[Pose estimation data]
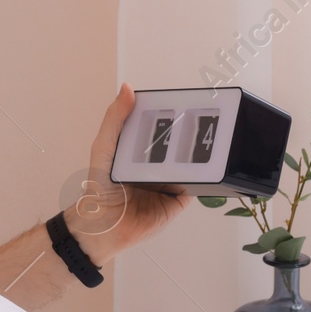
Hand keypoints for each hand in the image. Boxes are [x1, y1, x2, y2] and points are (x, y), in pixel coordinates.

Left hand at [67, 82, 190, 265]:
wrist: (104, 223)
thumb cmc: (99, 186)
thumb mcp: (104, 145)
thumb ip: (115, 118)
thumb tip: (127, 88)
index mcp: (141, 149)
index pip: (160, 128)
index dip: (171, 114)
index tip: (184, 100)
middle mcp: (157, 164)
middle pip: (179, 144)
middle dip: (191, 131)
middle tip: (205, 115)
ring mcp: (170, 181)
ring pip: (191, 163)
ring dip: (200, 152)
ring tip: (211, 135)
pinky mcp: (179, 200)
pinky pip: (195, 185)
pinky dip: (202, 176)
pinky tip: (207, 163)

* * *

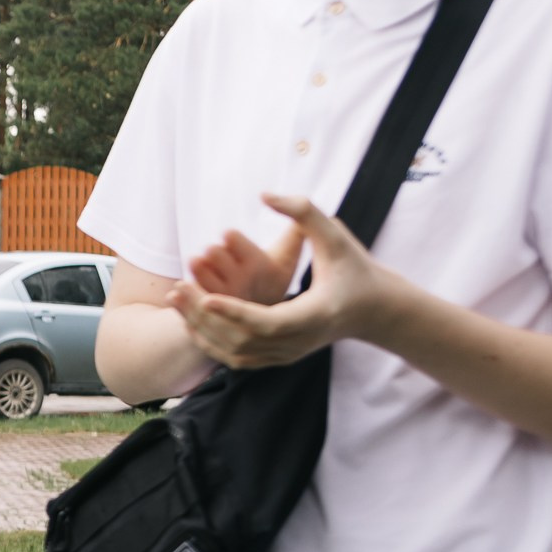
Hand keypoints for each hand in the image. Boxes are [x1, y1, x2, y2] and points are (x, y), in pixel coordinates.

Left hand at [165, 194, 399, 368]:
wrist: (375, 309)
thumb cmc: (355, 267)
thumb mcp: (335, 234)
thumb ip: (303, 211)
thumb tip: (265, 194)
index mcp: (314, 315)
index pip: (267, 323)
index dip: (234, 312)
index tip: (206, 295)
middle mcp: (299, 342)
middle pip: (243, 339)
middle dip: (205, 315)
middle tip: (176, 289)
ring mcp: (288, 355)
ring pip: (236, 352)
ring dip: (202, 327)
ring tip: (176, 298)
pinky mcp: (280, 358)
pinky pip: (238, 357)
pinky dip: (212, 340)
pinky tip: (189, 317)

• **TO DO**: Wherever a line of the records above contains the string "index", copy that line out.

• **SOLUTION TO THIS PROBLEM**:
index mcp: (141, 149)
index pip: (160, 128)
index dip: (171, 114)
index tip: (184, 100)
index mcp: (314, 315)
index pip: (267, 323)
index dip: (234, 312)
index tip: (206, 295)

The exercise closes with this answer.